Though Bailey wouldn't confirm it, the word around the music industry was that White--a tough, no-nonsense leader--didn't want Bailey doing solo work because it might detract from his EWF duties. A conflict between White and Bailey has been rumored for years. Bailey wouldn't confirm that either. Reportedly, the source of the conflict was both Bailey's solo aspirations as well as his shrinking role in EWF. Most people thought Bailey should have been doing more--not less--lead singing.
"This whole thing was more of an issue for other people than it was for me," Bailey said. "They kept after me about it, saying that I should do this or do that. But as long as the band was working, there was no need for me to do anything drastic.
"Sure, I wanted to sing more. That's only natural. After a while I was only singing one or two songs. But it's Maurice's band. Naturally, I wanted freedom to sing more and expand what I was singing.
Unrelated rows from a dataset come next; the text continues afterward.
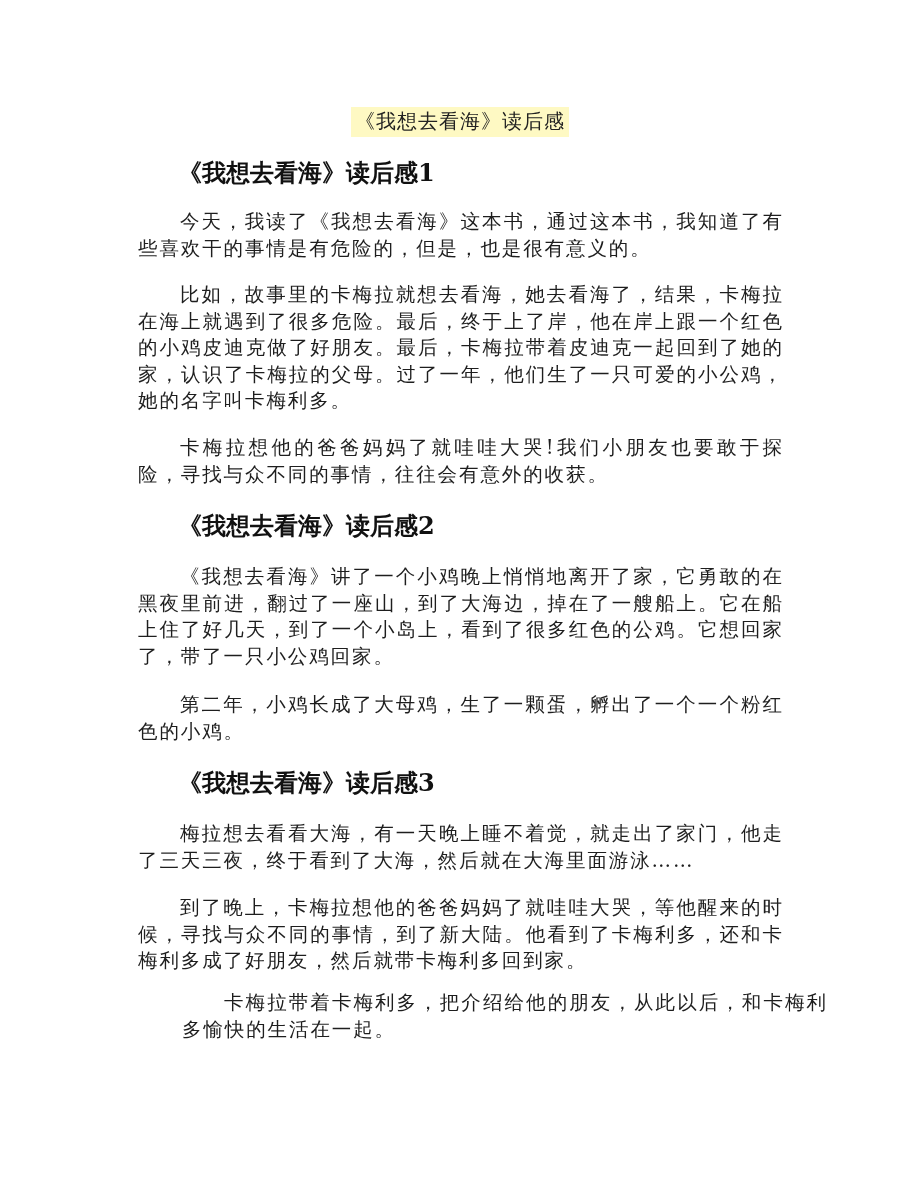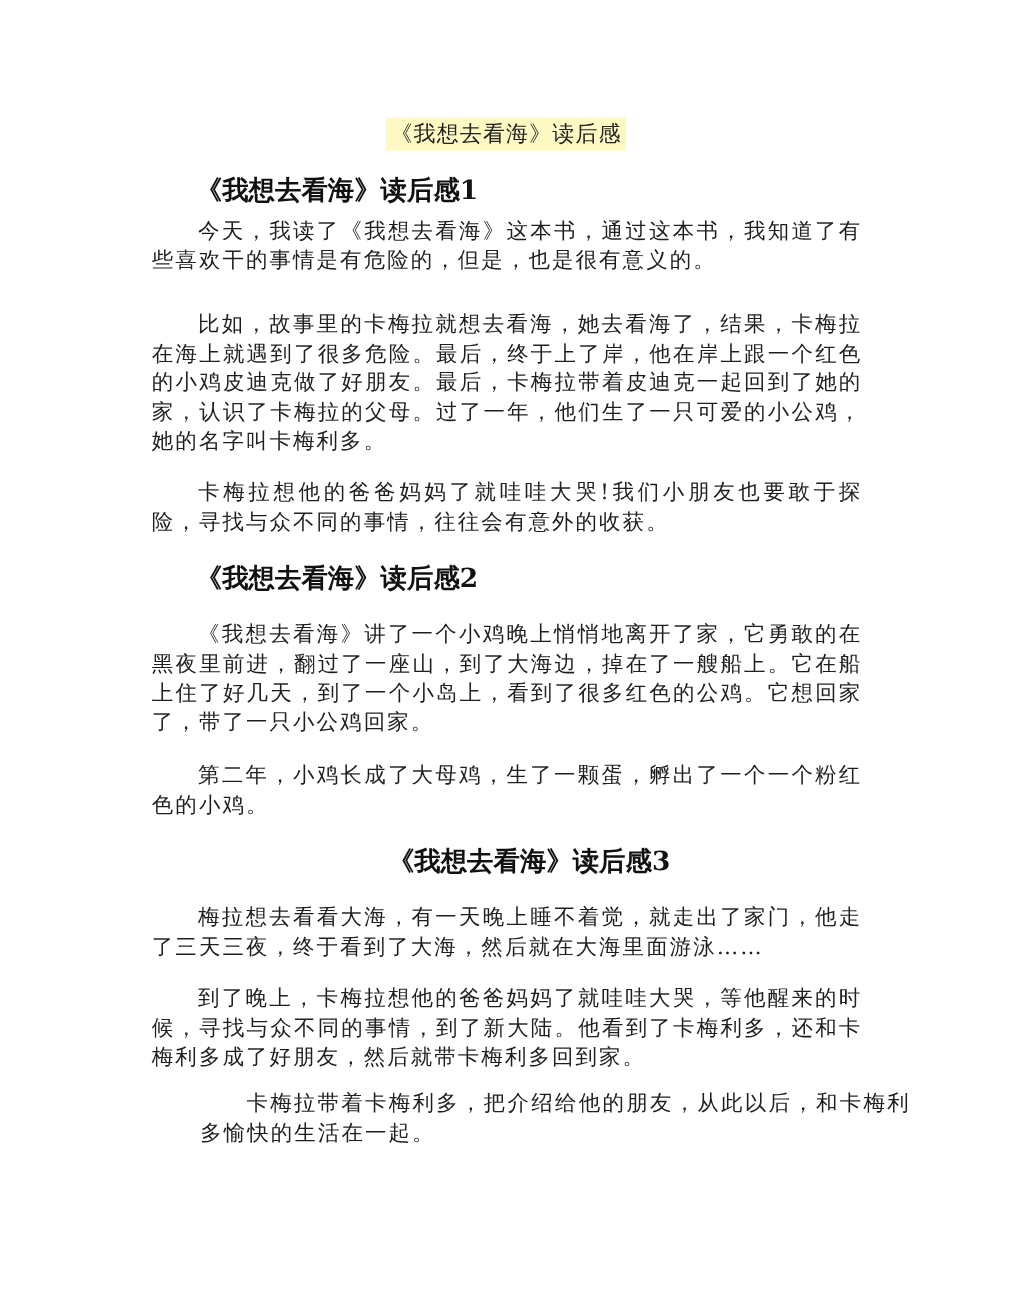--- a/index.html
+++ b/index.html
@@ -65,41 +65,41 @@
 
 <div class="doc-title-wrap">
   <span class="doc-title">《我想去看海》读后感</span>
 </div>
 
 <div class="page">
 
   <div class="section" style="top:160px;">
     <h2 class="section-heading">《我想去看海》读后感1</h2>
   </div>
-  <div class="section" style="top:197px;">
+  <div class="section" style="top:209px;">
     <p class="para">今天，我读了《我想去看海》这本书，通过这本书，我知道了有些喜欢干的事情是有危险的，但是，也是很有意义的。</p>
   </div>
   <div class="section" style="top:282px;">
     <p class="para">比如，故事里的卡梅拉就想去看海，她去看海了，结果，卡梅拉在海上就遇到了很多危险。最后，终于上了岸，他在岸上跟一个红色的小鸡皮迪克做了好朋友。最后，卡梅拉带着皮迪克一起回到了她的家，认识了卡梅拉的父母。过了一年，他们生了一只可爱的小公鸡，她的名字叫卡梅利多。</p>
   </div>
   <div class="section" style="top:435px;">
     <p class="para">卡梅拉想他的爸爸妈妈了就哇哇大哭!我们小朋友也要敢于探险，寻找与众不同的事情，往往会有意外的收获。</p>
   </div>
 
   <div class="section" style="top:513px;">
     <h2 class="section-heading">《我想去看海》读后感2</h2>
   </div>
   <div class="section" style="top:564px;">
     <p class="para">《我想去看海》讲了一个小鸡晚上悄悄地离开了家，它勇敢的在黑夜里前进，翻过了一座山，到了大海边，掉在了一艘船上。它在船上住了好几天，到了一个小岛上，看到了很多红色的公鸡。它想回家了，带了一只小公鸡回家。</p>
   </div>
   <div class="section" style="top:692px;">
     <p class="para">第二年，小鸡长成了大母鸡，生了一颗蛋，孵出了一个一个粉红色的小鸡。</p>
   </div>
 
-  <div class="section" style="top:770px;text-align:center;">
+  <div class="section" style="top:770px;">
     <h2 class="section-heading">《我想去看海》读后感3</h2>
   </div>
   <div class="section" style="top:821px;">
     <p class="para">梅拉想去看看大海，有一天晚上睡不着觉，就走出了家门，他走了三天三夜，终于看到了大海，然后就在大海里面游泳……</p>
   </div>
   <div class="section" style="top:895px;">
     <p class="para">到了晚上，卡梅拉想他的爸爸妈妈了就哇哇大哭，等他醒来的时候，寻找与众不同的事情，到了新大陆。他看到了卡梅利多，还和卡梅利多成了好朋友，然后就带卡梅利多回到家。</p>
   </div>
   <div class="section" style="top:990px;margin-left:44px;">
     <p class="para">卡梅拉带着卡梅利多，把介绍给他的朋友，从此以后，和卡梅利多愉快的生活在一起。</p>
Since I was doing less I knew I had to eventually do an album of my own, the way I wanted to do it."
As an EWF singer, his falsetto vocals were largely limited by the band's sound--which didn't vary much--and White's musical tastes. "Sure Maurice told me how to sing," Bailey said. "That's his job as producer. I had to do what I was told."
On Bailey's new solo album, producer Collins allows him to roam rather freely, testing different vocal styles. "There's a side of me vocally that people didn't know existed," he said. "I had to get it out of me."
Bailey began his vocal explorations last year on his first solo album, "Continuation," produced by George Duke. The album, which had no hit singles, flopped. But that was no surprise. Neither the songs nor the production were of high caliber.
Now Bailey says he had reservations about the album. "Let's just say I wasn't overjoyed or ecstatic about the final product."
Then why was it released? "I'm not in a position to do three or four albums worth of songs to get one album. That costs money. We did the best we could and put it out on the market."
Bailey hinted that if Duke hadn't been so busy with other projects, "Continuation" might have turned out differently.
"I felt George was producing too many other records when he was producing my record," Bailey charged. "I didn't like that, but I didn't have any control over it."
Bailey was disappointed, he recalled, but not discouraged: "I figured I'd do it again and get it right. All I had to do was find the right person to produce it. Then along came Phil Collins."